§ **Provided passage**:
In the liquid crystal panel driven by the transverse electric field, beside the problem that it is hard to arrange the liquid crystal molecules in a predetermined direction, there is an important problem concerning a force of constraint for constraining the liquid crystal molecule in a predetermined direction. If the force of constraint in a predetermined direction (hereinafter referred to as an orientation restraining force) is weak, a picture image after switching from displaying another picture image will contain the after-image of the previous image. Therefore, the orientation restraining force has an affect on the image quality.
As described hereinabove, the liquid crystal panel driven by the transverse electric field has many problems that must be solved. In contrast, the liquid crystal panel driven by the transverse electric field has the advantageous feature that the wide display image plane with a wide angle of visibility is obtained.
It is therefore an object of the present invention to provide a liquid crystal display device with a wide display image plane and with a wide angle of visibility having a good cell image quality by preventing a light leakage around the spacers for maintaining a fixed cell gap and by preventing after images due to the weak orientation restraint force.
The liquid crystal display panel of the present invention comprises:
an array substrate having switching elements disposed in an matrix form and an orientation film formed on the uppermost layer;
an opposing substrate having a light shielding layer and the color layers and an orientation film on the uppermost layer of those films and the color layers, in which the area excluding the area covered by said light shielding layer is turned into the display area; and
a liquid crystal layer formed in between said array substrate and said opposing substrate;
wherein the cell gap of said display area is formed so as to be larger than the diameter of the spacers, and the cell gap at the color layer area overlapping the light shielding layer is formed so as to be smaller than the diameter of the spacer, such that said spacers in said smaller cell gap are held at the compressed state between said array substrate.
In this construction, said color layer is formed elevated above said display area such that the cell gap forms a step between the display area and said color layers.
Furthermore, said color layer area is formed in the form of stripes and the opposing substrate is formed so as to form a step between a display cell portion and a color filter portion, wherein the color filter portion is formed higher than said display cell portion.

§ **Recorded data**:
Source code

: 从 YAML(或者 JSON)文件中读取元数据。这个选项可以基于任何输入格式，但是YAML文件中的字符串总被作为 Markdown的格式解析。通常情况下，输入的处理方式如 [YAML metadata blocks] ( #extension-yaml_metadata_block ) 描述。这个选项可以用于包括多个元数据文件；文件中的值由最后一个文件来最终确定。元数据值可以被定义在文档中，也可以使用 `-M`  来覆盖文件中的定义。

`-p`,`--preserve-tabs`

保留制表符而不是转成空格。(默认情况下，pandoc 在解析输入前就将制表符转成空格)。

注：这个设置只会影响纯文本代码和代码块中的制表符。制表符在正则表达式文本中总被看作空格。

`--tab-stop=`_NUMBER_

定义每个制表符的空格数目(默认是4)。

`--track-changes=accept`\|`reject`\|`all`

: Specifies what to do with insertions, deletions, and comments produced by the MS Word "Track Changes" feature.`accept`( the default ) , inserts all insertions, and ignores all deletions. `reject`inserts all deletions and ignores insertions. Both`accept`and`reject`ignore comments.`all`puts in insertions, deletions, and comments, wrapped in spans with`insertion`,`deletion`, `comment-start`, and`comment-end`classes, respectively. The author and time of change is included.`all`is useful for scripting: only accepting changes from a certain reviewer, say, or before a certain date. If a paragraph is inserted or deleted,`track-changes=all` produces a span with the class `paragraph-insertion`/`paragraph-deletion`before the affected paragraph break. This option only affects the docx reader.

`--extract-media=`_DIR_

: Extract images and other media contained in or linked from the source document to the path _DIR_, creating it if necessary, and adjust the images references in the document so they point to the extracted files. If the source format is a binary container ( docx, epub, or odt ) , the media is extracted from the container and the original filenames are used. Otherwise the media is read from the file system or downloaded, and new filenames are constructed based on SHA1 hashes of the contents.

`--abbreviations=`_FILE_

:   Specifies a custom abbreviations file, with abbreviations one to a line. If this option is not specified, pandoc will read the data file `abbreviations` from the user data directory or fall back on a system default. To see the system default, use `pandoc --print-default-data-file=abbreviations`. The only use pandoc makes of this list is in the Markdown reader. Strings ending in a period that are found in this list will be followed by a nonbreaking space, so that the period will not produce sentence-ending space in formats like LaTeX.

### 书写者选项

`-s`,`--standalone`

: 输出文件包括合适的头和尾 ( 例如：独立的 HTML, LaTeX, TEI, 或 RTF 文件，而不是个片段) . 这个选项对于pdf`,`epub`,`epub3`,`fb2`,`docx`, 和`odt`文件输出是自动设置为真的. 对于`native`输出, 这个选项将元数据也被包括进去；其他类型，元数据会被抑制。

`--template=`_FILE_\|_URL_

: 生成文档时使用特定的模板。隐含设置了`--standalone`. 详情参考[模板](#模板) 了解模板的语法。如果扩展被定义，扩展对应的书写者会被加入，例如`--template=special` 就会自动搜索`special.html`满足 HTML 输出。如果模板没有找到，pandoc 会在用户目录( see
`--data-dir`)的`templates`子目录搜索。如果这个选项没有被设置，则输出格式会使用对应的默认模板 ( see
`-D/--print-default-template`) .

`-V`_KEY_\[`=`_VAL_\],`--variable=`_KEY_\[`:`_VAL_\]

§ **Parts of the exercise**:
(1) Shorten the paragraph of the liquid crystal panel passage that begins "In the liquid crystal panel driven by the transverse electric field, beside" and keep its main facts.
(2) Reproduce the stretch of the liquid crystal panel passage from "In this construction, said" through "said color layers.", substituting "raised" for "elevated".
(3) In the liquid crystal panel passage, what advantageous feature does a panel driven by the transverse electric field have?

§ **Written responses**:
(1) Besides the difficulty of aligning liquid crystal molecules in a predetermined direction, a panel driven by a transverse electric field has a problem with the orientation restraining force that holds the molecules in that direction. If this force is weak, an image shown after switching keeps an after-image of the previous one, so the force affects image quality.

(2)
In this construction, said color layer is formed raised above said display area such that the cell gap forms a step between the display area and said color layers.

(3) It provides a wide display image plane with a wide angle of visibility.